EXERCISE DATA:
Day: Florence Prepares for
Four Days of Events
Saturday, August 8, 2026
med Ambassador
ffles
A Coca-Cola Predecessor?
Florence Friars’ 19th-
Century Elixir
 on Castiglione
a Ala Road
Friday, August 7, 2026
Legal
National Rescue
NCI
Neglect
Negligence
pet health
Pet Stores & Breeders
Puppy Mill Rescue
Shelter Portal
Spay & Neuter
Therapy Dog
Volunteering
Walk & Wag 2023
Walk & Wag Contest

...

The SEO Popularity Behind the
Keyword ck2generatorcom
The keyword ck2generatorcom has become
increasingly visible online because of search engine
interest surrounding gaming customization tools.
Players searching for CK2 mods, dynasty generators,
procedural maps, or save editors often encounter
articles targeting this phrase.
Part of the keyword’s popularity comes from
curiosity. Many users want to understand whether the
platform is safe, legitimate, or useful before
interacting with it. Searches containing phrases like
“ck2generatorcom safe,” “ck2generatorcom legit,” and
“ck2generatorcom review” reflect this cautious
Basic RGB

--

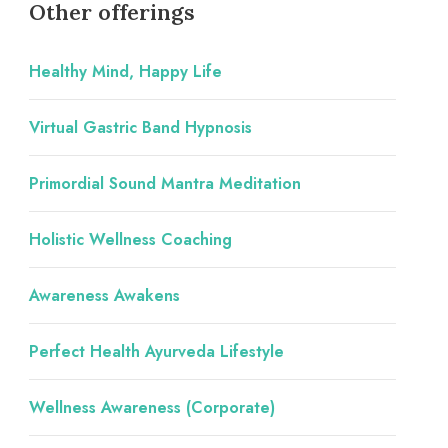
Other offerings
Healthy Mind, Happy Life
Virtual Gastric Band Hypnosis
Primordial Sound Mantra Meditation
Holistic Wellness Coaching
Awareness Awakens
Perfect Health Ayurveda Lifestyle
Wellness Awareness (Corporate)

JOB ITEM: The entries above hold the needed span. Transcribe exactly the lines from the one with "Day: Florence Prepares for" to the one with "Walk & Wag Contest", both included.

SOLUTION TO THIS EXERCISE:
Day: Florence Prepares for
Four Days of Events
Saturday, August 8, 2026
med Ambassador
ffles
A Coca-Cola Predecessor?
Florence Friars’ 19th-
Century Elixir
 on Castiglione
a Ala Road
Friday, August 7, 2026
Legal
National Rescue
NCI
Neglect
Negligence
pet health
Pet Stores & Breeders
Puppy Mill Rescue
Shelter Portal
Spay & Neuter
Therapy Dog
Volunteering
Walk & Wag 2023
Walk & Wag Contest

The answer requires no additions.